Buy and Hold. Really Hold
"The Voya Corporate Leaders Trust Fund, now run by a unit of Voya Financial Inc., bought equal amounts of stock in 30 major US corporations in 1935 and hasn't picked a new stock since."
"Over the five-year period ended Feb. 24, the fund returned an average of 17.32 percent a year, including fees, 1.03 percentage point better than the S&P 500, said Morningstar. For the 10 years ended Feb. 24, the fund returned an average of 9.40 percent a year, including fees, 1.32 percentage point better than the S&P 500."
"The founders of the Trust bought equal shares of 30 leading companies in 1935 and decreed they could never be sold. The only exception was companies that went bankrupt, merged or spun off."

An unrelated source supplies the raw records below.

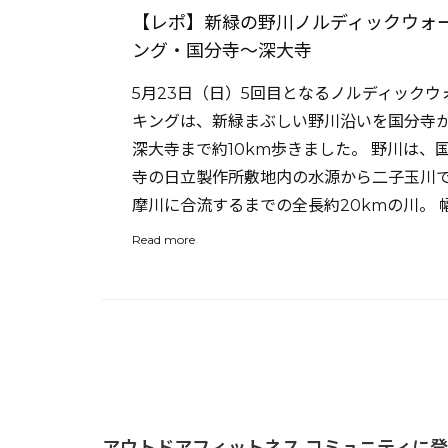
【レポ】新緑の野川ノルディックウォ
ング・国分寺〜深大寺
5月23日（日）5回目となるノルディックウ
キングは、新緑まぶしい野川沿いを国分寺
深大寺まで約10km歩きました。 野川は、
寺の日立製作所敷地内の水源から二子玉川
摩川に合流するまでの全長約20kmの川。 幅 
Read more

"The transparency and flexibility, and the security and comfort thus offered to small investors, made MIT a uniquely American contribution to finance...Good ideas usually have simple beginnings: it's the very simplicity of the concept that makes them ultimately successful. This one was brilliant."
"Just as a slight change in a golfer's grip and stance may improve his game, so a little more emphasis on buying for keeps, a little more determination not to be tempted to sell...may fatten your portfolio. In Alice in Wonderland, one had to run fast in order to stand still. In the stock market, the evidence suggests, one who buys right must stand still in order to run fast."